EXERCISE DESCRIPTION: Retype the data that follows, keeping every character the same.

________________

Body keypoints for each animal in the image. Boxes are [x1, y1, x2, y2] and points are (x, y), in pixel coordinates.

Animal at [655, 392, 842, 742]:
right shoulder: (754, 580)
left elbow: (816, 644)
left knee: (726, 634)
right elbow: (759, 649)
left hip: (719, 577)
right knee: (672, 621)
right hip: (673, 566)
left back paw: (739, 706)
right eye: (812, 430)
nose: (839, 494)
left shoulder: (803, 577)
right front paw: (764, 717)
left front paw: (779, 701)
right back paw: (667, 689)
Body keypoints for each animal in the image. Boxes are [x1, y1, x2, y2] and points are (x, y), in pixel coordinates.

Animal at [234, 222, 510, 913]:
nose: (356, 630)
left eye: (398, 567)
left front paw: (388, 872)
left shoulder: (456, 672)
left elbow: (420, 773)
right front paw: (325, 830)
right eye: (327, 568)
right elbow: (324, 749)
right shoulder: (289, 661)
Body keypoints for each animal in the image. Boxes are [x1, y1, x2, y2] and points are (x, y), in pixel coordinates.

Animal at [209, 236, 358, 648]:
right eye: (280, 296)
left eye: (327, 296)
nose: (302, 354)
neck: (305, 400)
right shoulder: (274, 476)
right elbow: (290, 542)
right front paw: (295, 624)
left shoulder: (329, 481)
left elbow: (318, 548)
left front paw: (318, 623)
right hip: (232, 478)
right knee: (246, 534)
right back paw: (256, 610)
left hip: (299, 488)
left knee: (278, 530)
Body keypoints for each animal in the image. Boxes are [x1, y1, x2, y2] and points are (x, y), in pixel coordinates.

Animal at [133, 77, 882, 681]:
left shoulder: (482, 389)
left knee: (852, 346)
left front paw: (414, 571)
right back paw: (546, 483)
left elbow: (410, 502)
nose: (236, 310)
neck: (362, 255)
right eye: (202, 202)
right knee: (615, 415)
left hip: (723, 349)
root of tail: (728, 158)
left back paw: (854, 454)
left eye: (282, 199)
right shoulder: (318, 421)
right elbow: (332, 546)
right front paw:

________________

SOLUTION:
Body keypoints for each animal in the image. Boxes are [x1, y1, x2, y2] and points are (x, y), in pixel coordinates.

Animal at [655, 392, 842, 742]:
right shoulder: (754, 580)
left elbow: (816, 644)
left knee: (726, 634)
right elbow: (759, 649)
left hip: (719, 577)
right knee: (672, 621)
right hip: (673, 566)
left back paw: (739, 706)
right eye: (812, 430)
nose: (839, 494)
left shoulder: (803, 577)
right front paw: (764, 717)
left front paw: (779, 701)
right back paw: (667, 689)
Body keypoints for each animal in the image. Boxes are [x1, y1, x2, y2] and points are (x, y), in pixel coordinates.

Animal at [234, 222, 510, 913]:
nose: (356, 630)
left eye: (398, 567)
left front paw: (388, 872)
left shoulder: (456, 672)
left elbow: (420, 773)
right front paw: (325, 830)
right eye: (327, 568)
right elbow: (324, 749)
right shoulder: (289, 661)
Body keypoints for each animal in the image. Boxes are [x1, y1, x2, y2] and points are (x, y), in pixel coordinates.

Animal at [209, 236, 358, 648]:
right eye: (280, 296)
left eye: (327, 296)
nose: (302, 354)
neck: (305, 400)
right shoulder: (274, 476)
right elbow: (290, 542)
right front paw: (295, 624)
left shoulder: (329, 481)
left elbow: (318, 548)
left front paw: (318, 623)
right hip: (232, 478)
right knee: (246, 534)
right back paw: (256, 610)
left hip: (299, 488)
left knee: (278, 530)
Body keypoints for each animal in the image. Boxes are [x1, y1, x2, y2] and points are (x, y), in pixel coordinates.

Animal at [133, 77, 882, 681]:
left shoulder: (482, 389)
left knee: (852, 346)
left front paw: (414, 571)
right back paw: (546, 483)
left elbow: (410, 502)
nose: (236, 310)
neck: (362, 255)
right eye: (202, 202)
right knee: (615, 415)
left hip: (723, 349)
root of tail: (728, 158)
left back paw: (854, 454)
left eye: (282, 199)
right shoulder: (318, 421)
right elbow: (332, 546)
right front paw:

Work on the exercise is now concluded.